- [EXERCISE DETAILS] Scan the records for the string "host"; copy each line where it occurs.

- [GIVEN DATA]
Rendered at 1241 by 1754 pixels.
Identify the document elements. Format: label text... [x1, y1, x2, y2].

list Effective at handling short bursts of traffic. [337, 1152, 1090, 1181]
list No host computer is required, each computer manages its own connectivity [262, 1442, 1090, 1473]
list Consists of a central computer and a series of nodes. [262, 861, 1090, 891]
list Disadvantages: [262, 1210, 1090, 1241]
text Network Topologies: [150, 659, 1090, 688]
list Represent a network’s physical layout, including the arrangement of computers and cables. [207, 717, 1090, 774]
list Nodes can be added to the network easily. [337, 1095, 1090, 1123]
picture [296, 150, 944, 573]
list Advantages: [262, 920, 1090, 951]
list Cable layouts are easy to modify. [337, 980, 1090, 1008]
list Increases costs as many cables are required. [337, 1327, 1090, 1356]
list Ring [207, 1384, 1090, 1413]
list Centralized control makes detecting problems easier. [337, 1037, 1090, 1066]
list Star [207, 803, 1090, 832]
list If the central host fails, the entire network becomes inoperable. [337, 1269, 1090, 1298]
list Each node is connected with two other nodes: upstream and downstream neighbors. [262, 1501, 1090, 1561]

- [WRITTEN RESPONSE]
list No host computer is required, each computer manages its own connectivity [262, 1442, 1090, 1473]
list If the central host fails, the entire network becomes inoperable. [337, 1269, 1090, 1298]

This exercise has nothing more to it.